With UDI, she is always in the process of understanding key aspects of the product life cycle of a device. Her role involves dealing with all participants in device safety and supply chain — the manufacturers, healthcare providers, medical device registries and the patient.

“I have to consider what’s in it for all of those groups, and how this will benefit them,” Reed said. “As a single person trying to affect the entire structure of healthcare — I can’t do this alone or even as part of my FDA team.”

She draws on skills she learned from industrial engineering courses — such as coordinating efforts between groups, improving efficiencies, and reducing duplication — to find the best way to do this.

Reed said she values the idea of cross collaboration, something that has benefitted her efforts in UDI adoption.

“A lot of that systems thinking from those early days has probably influenced my desire to concentrate what I do on breaking down silos between perspectives and supporting people to have rich conversations around what UDI means to them,” she said.

Building off this idea, she said that she has been actively involved in setting the foundation for a learning UDI community that takes all stakeholders into account.

“I think what I like the most is when I can articulate and get other people to visualize how we could improve something, and they all get on board and share the vision, and move something forward,” she said. “We’re building this really large UDI adoption community, and it will take a community to make this change.”  

Today, the AccessGUDID database has over 1.3 million records, whereas just a few years ago, less than 100 people had ever heard of UDI, according to Reed.
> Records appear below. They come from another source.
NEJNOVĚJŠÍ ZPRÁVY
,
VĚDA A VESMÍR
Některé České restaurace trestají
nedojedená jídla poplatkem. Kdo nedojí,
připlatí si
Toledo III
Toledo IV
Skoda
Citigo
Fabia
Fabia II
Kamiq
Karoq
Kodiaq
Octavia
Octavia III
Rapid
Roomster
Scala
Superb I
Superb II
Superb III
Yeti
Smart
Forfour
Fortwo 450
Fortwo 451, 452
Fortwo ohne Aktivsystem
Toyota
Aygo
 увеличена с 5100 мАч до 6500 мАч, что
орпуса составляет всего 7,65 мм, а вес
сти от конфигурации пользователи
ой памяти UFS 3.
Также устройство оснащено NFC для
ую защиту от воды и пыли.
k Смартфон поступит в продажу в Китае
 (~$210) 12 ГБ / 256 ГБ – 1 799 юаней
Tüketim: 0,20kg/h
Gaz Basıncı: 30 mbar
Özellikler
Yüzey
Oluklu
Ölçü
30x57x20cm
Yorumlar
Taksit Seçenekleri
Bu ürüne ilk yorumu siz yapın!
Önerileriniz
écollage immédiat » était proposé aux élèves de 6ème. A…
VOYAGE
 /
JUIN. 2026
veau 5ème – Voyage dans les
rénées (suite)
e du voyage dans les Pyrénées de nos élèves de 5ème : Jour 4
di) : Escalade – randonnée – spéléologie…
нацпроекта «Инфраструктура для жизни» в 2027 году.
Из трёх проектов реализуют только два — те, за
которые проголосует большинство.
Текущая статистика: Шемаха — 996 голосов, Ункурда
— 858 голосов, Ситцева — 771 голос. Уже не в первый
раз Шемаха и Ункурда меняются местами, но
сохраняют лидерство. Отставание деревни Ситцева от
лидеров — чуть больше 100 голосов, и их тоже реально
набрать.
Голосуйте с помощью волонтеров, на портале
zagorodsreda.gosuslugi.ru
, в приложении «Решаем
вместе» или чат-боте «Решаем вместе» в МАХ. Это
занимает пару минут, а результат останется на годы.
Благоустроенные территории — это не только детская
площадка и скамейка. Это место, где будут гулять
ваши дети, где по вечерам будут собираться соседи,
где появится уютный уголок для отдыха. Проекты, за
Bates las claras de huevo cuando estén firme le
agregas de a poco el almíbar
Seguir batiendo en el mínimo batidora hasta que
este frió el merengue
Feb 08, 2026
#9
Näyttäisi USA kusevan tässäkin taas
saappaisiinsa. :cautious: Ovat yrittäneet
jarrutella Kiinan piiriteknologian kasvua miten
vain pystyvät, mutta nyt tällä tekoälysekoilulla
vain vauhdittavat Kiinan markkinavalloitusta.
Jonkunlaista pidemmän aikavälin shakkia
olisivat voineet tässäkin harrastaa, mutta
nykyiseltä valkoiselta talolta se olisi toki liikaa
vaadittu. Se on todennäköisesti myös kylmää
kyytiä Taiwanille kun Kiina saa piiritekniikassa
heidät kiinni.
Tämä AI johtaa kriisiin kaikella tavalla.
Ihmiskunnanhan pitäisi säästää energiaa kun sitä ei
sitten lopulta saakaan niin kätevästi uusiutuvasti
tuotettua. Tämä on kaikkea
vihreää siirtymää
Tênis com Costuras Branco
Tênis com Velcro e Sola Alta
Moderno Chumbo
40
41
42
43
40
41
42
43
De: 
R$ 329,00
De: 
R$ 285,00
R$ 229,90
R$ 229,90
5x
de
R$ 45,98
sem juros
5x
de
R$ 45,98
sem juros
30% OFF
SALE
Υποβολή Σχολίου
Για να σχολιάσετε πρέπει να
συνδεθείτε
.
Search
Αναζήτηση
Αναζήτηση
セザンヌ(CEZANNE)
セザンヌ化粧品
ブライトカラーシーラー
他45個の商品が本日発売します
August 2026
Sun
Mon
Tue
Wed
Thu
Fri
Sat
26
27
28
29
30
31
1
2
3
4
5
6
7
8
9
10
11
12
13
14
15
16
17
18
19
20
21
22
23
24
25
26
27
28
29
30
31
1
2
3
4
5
As more people gain awareness of UDI, Reed said their goal is making it as useful as possible to all stakeholders, and this means bringing conversations together so everyone can benefit.

She thinks of it as breaking down barriers, an idea that has been prevalent throughout her career.

“My introduction into Industrial Engineering was based upon the insights of a U of I professor who didn’t allow barriers to get in the way,” Reed said. “I think back on Dr. Liebman advocating for me to get into the industrial engineering program and saying ‘let’s give this person a chance.’ I’ve taken that experience to heart, because I was able to use that opportunity and turn it into a successful career that seeks to improve public health from a systems point of view.”

Looking back on her career, Reed sees herself as always being in a role to advocate for change, coordination and collaboration.

She has valued not labeling herself as having one role or another, but rather, being open to new roles.

“I rarely say, ‘oh, I can’t do that,’ or, ‘that’s not something an engineer does,’” she said.

This mindset can be traced to her time at Illinois, when her varied interests didn’t stop her from pursuing a new career path.

“Something I learned very early in my career is to think about the things — the work, classes, internships — where you really feel energized by what you’re doing, and to go towards that,” she said. “Pay attention to what really motivates you.”

In Reed’s case, following her motivations led her to a career she could’ve never imagined.

“I’m proud to say I went to the U of I,” she said. “I liked how interdisciplinary the industrial engineering program was at the time, and continues to be. I think that was really helpful to see what was possible.”